Читать «На Алжир никто не летит» онлайн - страница 75
Павел Александрович Мейлахс
На меня он отреагировал, как проснувшийся лунатик, однако мигом пришел в свои обычные чувства, и в глазах его читались заурядная бытовая досада и всегдашняя глубоко сидящая готовность к немедленному отпору.
— Привет, — сказал я и протянул ему руку.
Он не сразу и неохотно вытащил свою руку со дна глубокого кармана просторного плаща и протянул ее мне.
— Привет, — сказал он.
Было туманно. Слегка моросило. Я знал, что это его любимая погода, — такое интимное для него признание сделал он мне. «Иногда я бываю веселым» — еще одно из таких признаний.
Тогда, за чашкой кофе, он махал руками, а раз махал — значит, говорил о музыке, которую любил безумно. Причем всякую: Моцарт, Шопен, Малер, Чарли Паркер, Билл Эванс, Колтрейн, Майлс Дэвис, «Дженесис», «Кинг Кримсон», Хендрикс, Фрэнк Заппа, Бах, Шютц, Монтеверди… Пластинок у него были залежи, пласты — «пластов», как говорили тогда.
А вот людей он не шибко любил. Для него они были какими-то фантомами — появился в кадре, исчез из кадра. Люди были не нужны ему, он не был создан для них. Хотя телки у него бывали постоянно.
Но музыки для него было мало, слишком много оставалось времени, и неудивительно, что он открыл для себя самый очевидный способ — вещества. Когда мы познакомились, он уже знал в них толк. Не забывал он и о старой-доброй синьке. И я, сторонник преимущественно синей идеи, всегда оказывался под рукой, как и многие другие.

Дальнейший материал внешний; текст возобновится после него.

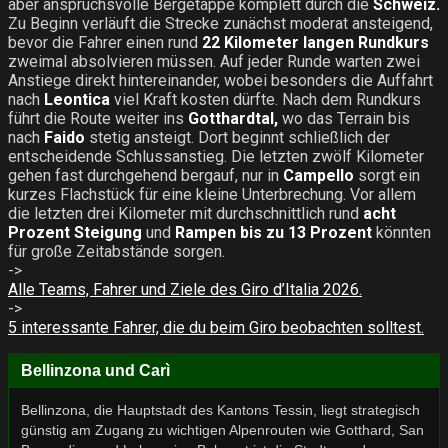
aber anspruchsvolle Bergetappe komplett durch die
Schweiz.
Zu Beginn verläuft die Strecke zunächst moderat ansteigend,
bevor die Fahrer einen rund
22 Kilometer langen Rundkurs
zweimal absolvieren müssen. Auf jeder Runde warten zwei
Anstiege direkt hintereinander, wobei besonders die Auffahrt
nach
Leontica
viel Kraft kosten dürfte. Nach dem Rundkurs
führt die Route weiter ins
Gotthardtal,
wo das Terrain bis
nach
Faido
stetig ansteigt. Dort beginnt schließlich der
entscheidende Schlussanstieg. Die letzten zwölf Kilometer
gehen fast durchgehend bergauf, nur in
Campello
sorgt ein
kurzes Flachstück für eine kleine Unterbrechung. Vor allem
die letzten drei Kilometer mit durchschnittlich rund
acht
Prozent Steigung
und
Rampen bis zu 13 Prozent
könnten
für große Zeitabstände sorgen.
->
Alle Teams, Fahrer und Ziele des Giro d’Italia 2026.
->
5 interessante Fahrer, die du beim Giro beobachten solltest.
Bellinzona und Carì
Bellinzona, die Hauptstadt des Kantons Tessin, liegt strategisch
günstig am Zugang zu wichtigen Alpenrouten wie Gotthard, San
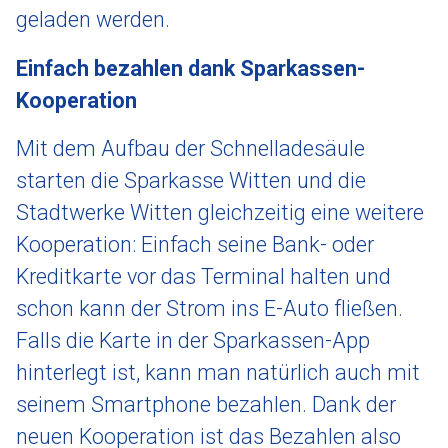
geladen werden.
Einfach bezahlen dank Sparkassen-
Kooperation
Mit dem Aufbau der Schnelladesäule
starten die Sparkasse Witten und die
Stadtwerke Witten gleichzeitig eine weitere
Kooperation: Einfach seine Bank- oder
Kreditkarte vor das Terminal halten und
schon kann der Strom ins E-Auto fließen.
Falls die Karte in der Sparkassen-App
hinterlegt ist, kann man natürlich auch mit
seinem Smartphone bezahlen. Dank der
neuen Kooperation ist das Bezahlen also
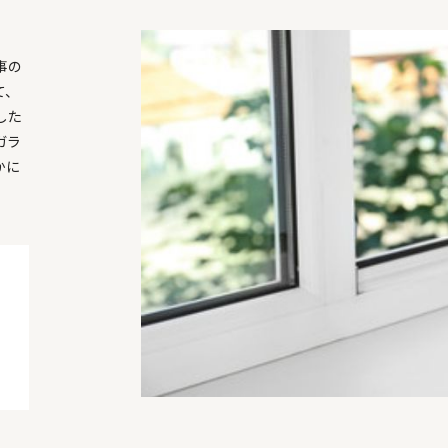
事の
て、
した
ガラ
かに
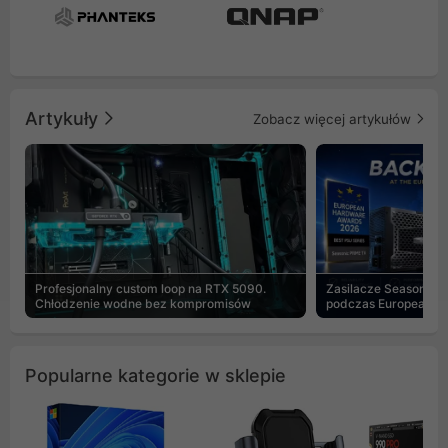
Artykuły
Zobacz więcej artykułów
Profesjonalny custom loop na RTX 5090.
Zasilacze Seasonic 
Chłodzenie wodne bez kompromisów
podczas European H
Popularne kategorie w sklepie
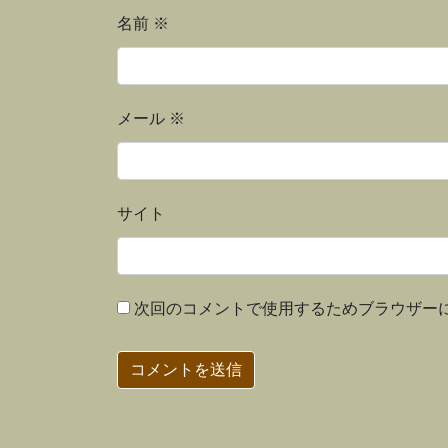
名前
※
メール
※
サイト
次回のコメントで使用するためブラウザー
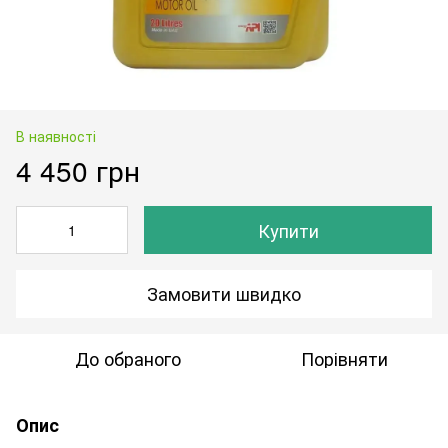
В наявності
4 450 грн
Купити
Замовити швидко
До обраного
Порівняти
Опис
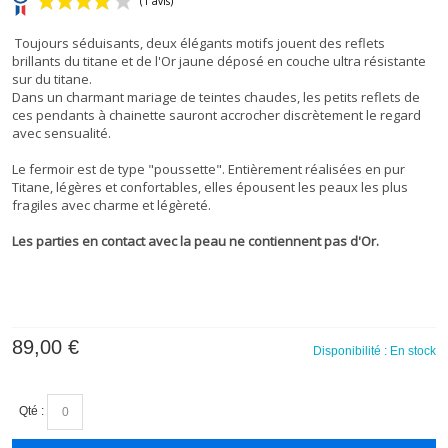
Toujours séduisants, deux élégants motifs jouent des reflets
brillants du titane et de l'Or jaune déposé en couche ultra résistante
sur du titane.
Dans un charmant mariage de teintes chaudes, les petits reflets de
ces pendants à
chainette
sauront accrocher discrètement le regard
avec sensualité.
(1 avis)
Le fermoir est de type "
poussette
".
Entièrement réalisées en pur
Titane, légères et confortables, elles épousent les peaux les plus
fragiles avec charme et légèreté.
Les parties en contact avec la peau ne contiennent pas d'Or.
89,00 €
Disponibilité :
En stock
Qté :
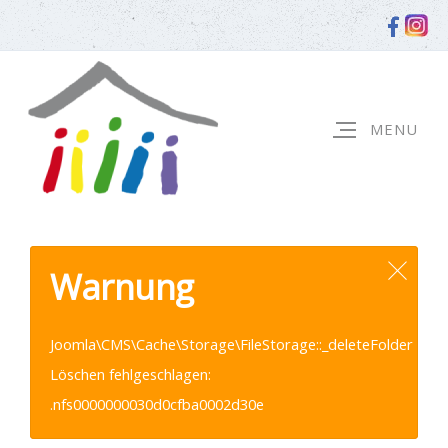
Warnung
Joomla\CMS\Cache\Storage\FileStorage::_deleteFolder
Löschen fehlgeschlagen:
.nfs0000000030d0cfba0002d30e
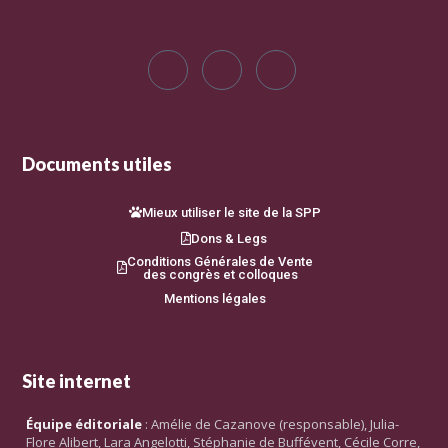
Documents utiles
Mieux utiliser le site de la SPP
Dons & Legs
Conditions Générales de Vente
des congrès et colloques
Mentions légales
Site internet
Équipe éditoriale
: Amélie de Cazanove (responsable), Julia-
Flore Alibert, Lara Angelotti, Stéphanie de Buffévent, Cécile Corre,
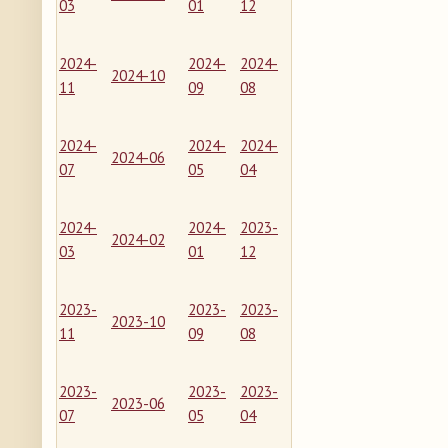
03
01
12
2024-
2024-
2024-
2024-10
11
09
08
2024-
2024-
2024-
2024-06
07
05
04
2024-
2024-
2023-
2024-02
03
01
12
2023-
2023-
2023-
2023-10
11
09
08
2023-
2023-
2023-
2023-06
07
05
04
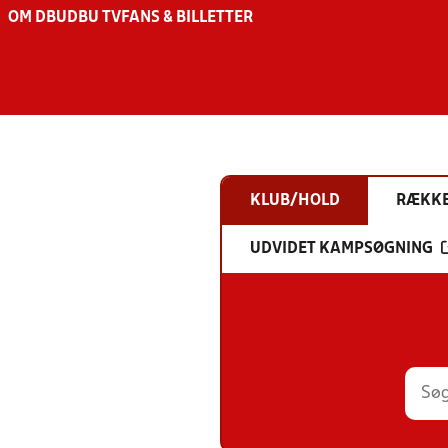
OM DBU
DBU TV
FANS & BILLETTER
KLUB/HOLD
RÆKK
UDVIDET KAMPSØGNING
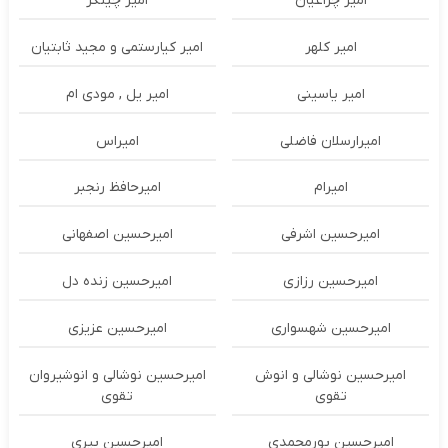
امیر چراغیان
امیر چیتگر
امیر کلهر
امیر کیارستمی و مجید ثابتیان
امیر یاسینی
امیر یل , مودی ام
امیرارسلان فاضلی
امیراس
امیرام
امیرحافظ رنجبر
امیرحسین اشرفی
امیرحسین اصفهانی
امیرحسین رزازی
امیرحسین زنده دل
امیرحسین شهسواری
امیرحسین عزیزی
امیرحسین نوشالی و انوش
امیرحسین نوشالی و انوشیروان
تقوی
تقوی
امیرحسین پورمحمدی
امیرحسین پیری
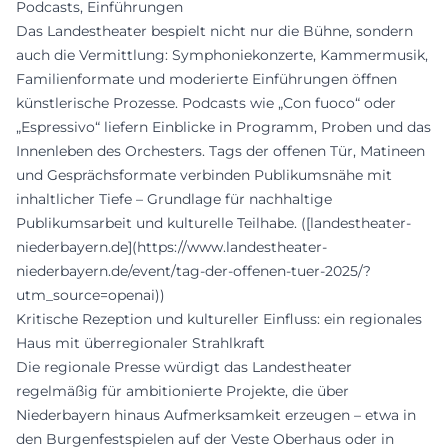
Podcasts, Einführungen
Das Landestheater bespielt nicht nur die Bühne, sondern
auch die Vermittlung: Symphoniekonzerte, Kammermusik,
Familienformate und moderierte Einführungen öffnen
künstlerische Prozesse. Podcasts wie „Con fuoco“ oder
„Espressivo“ liefern Einblicke in Programm, Proben und das
Innenleben des Orchesters. Tags der offenen Tür, Matineen
und Gesprächsformate verbinden Publikumsnähe mit
inhaltlicher Tiefe – Grundlage für nachhaltige
Publikumsarbeit und kulturelle Teilhabe. ([landestheater-
niederbayern.de](https://www.landestheater-
niederbayern.de/event/tag-der-offenen-tuer-2025/?
utm_source=openai))
Kritische Rezeption und kultureller Einfluss: ein regionales
Haus mit überregionaler Strahlkraft
Die regionale Presse würdigt das Landestheater
regelmäßig für ambitionierte Projekte, die über
Niederbayern hinaus Aufmerksamkeit erzeugen – etwa in
den Burgenfestspielen auf der Veste Oberhaus oder in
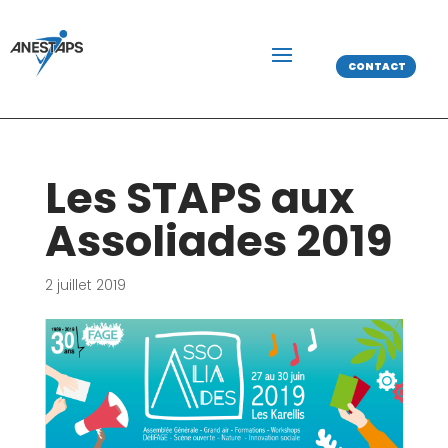
CONTACT
Les STAPS aux
Assoliades 2019
2 juillet 2019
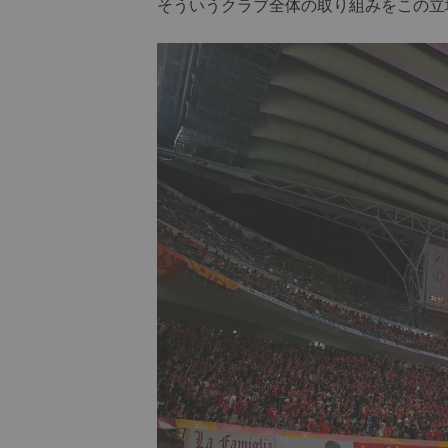
そういうクラブ全体の取り組みをこの立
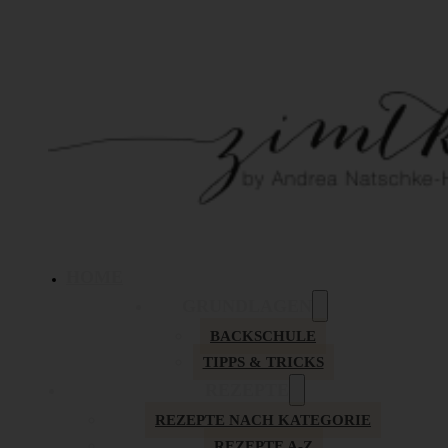
HOME
GRUNDLAGEN
BACKSCHULE
TIPPS & TRICKS
REZEPTE
REZEPTE NACH KATEGORIE
REZEPTE A-Z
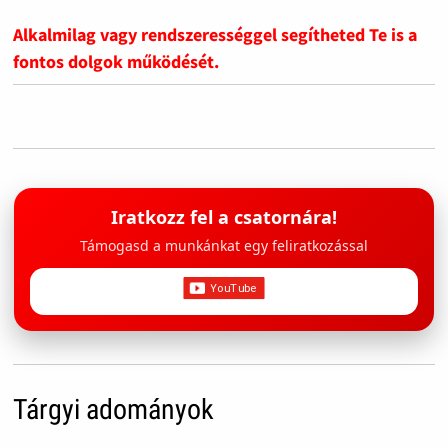
Alkalmilag vagy rendszerességgel segítheted Te is a
fontos dolgok működését.
Iratkozz fel a csatornára!
Támogasd a munkánkat egy feliratkozással
Tárgyi adományok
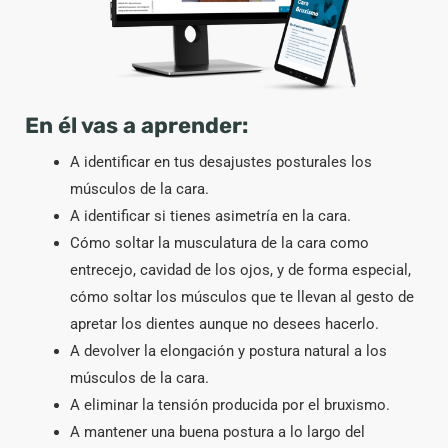
En él vas a aprender:
A identificar en tus desajustes posturales los
músculos de la cara.
A identificar si tienes asimetría en la cara.
Cómo soltar la musculatura de la cara como
entrecejo, cavidad de los ojos, y de forma especial,
cómo soltar los músculos que te llevan al gesto de
apretar los dientes aunque no desees hacerlo.
A devolver la elongación y postura natural a los
músculos de la cara.
A eliminar la tensión producida por el bruxismo.
A mantener una buena postura a lo largo del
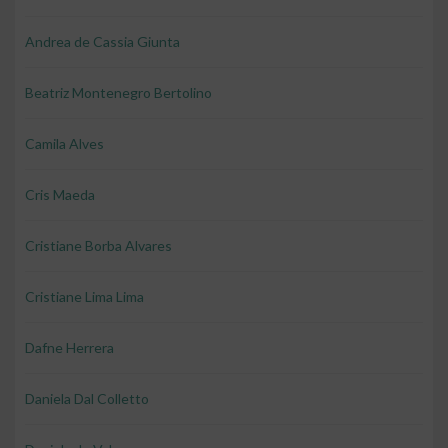
Andrea de Cassia Giunta
Beatriz Montenegro Bertolino
Camila Alves
Cris Maeda
Cristiane Borba Alvares
Cristiane Lima Lima
Dafne Herrera
Daniela Dal Colletto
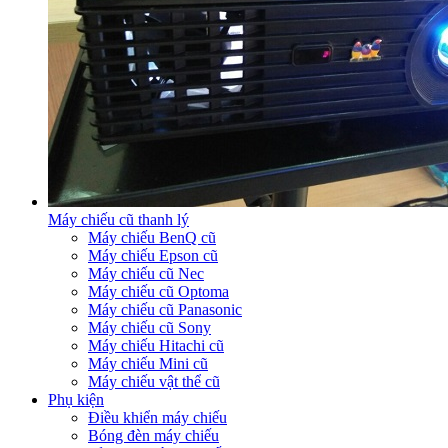
Máy chiếu cũ thanh lý
Máy chiếu BenQ cũ
Máy chiếu Epson cũ
Máy chiếu cũ Nec
Máy chiếu cũ Optoma
Máy chiếu cũ Panasonic
Máy chiếu cũ Sony
Máy chiếu Hitachi cũ
Máy chiếu Mini cũ
Máy chiếu vật thể cũ
Phụ kiện
Điều khiển máy chiếu
Bóng đèn máy chiếu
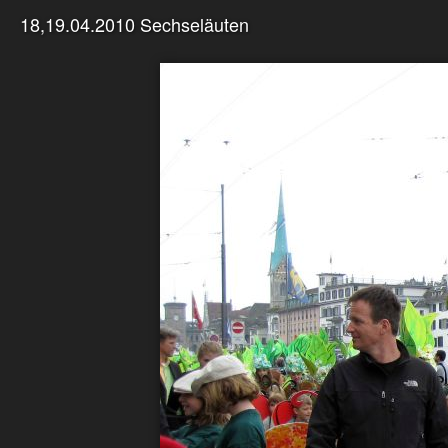
18,19.04.2010 Sechseläuten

Потом мы стали видеться реже и реже. Может быть, вещества побеждали, как им и положено, — примитивное сильнее сложного. А может быть, и не в одних веществах было дело. Так или иначе, до меня стали доходить лишь редкие и неинтересные слухи о нем. А последним до меня дошел слух, что его повязали по тогда еще 224-й статье и посадили. После этого я ничего о нем не слышал.
Что он чувствовал, на что надеялся, чего вообще ждал? Что он думал о себе, о мире, в котором жил? Теоретически, хотя вряд ли, кое-что могли бы прояснить его бабы, но я только мельком видел двух разных. Одной он меня даже представил, и они тут же пошли вдвоем дальше. Вроде ничё такая…
А вообще-то, много я понимаю… Черт знает, какие в нем могли таиться сюрпризы. В частности — никаких.
И все же, где он теперь? Хоть что-нибудь от него прежнего осталось? Или вещества и тюрьмы разрушили в нем самое главное и теперь он просто бесстыжий торчок-дегенерат, неотличимый от других таких же? А может быть, он все еще узнаваем? Я все же склоняюсь ко второму.
Я мог бы узнать, жив ли он, и, если да, найти его. Не столь это сложно. Но нам нечего сказать друг другу. Да и сколько лет прошло. И, признаюсь, не так уж мне это интересно.
На Алжир никто не летит…
Мне необходимо поговорить с отцом. Сдаться на его милость. А там — будь что будет, все в его руках. Это решение вызревало долго, но было принято внезапно. Я просто был больше не в силах откладывать. Непонятно как я убедил себя, несмотря на более чем обоснованные сомнения, что все у нас с отцом будет хорошо. Обнадеженный самим собой, почти окрыленный, я тут же позвонил брату, решив сразу же, напрямую, заговорить об отце.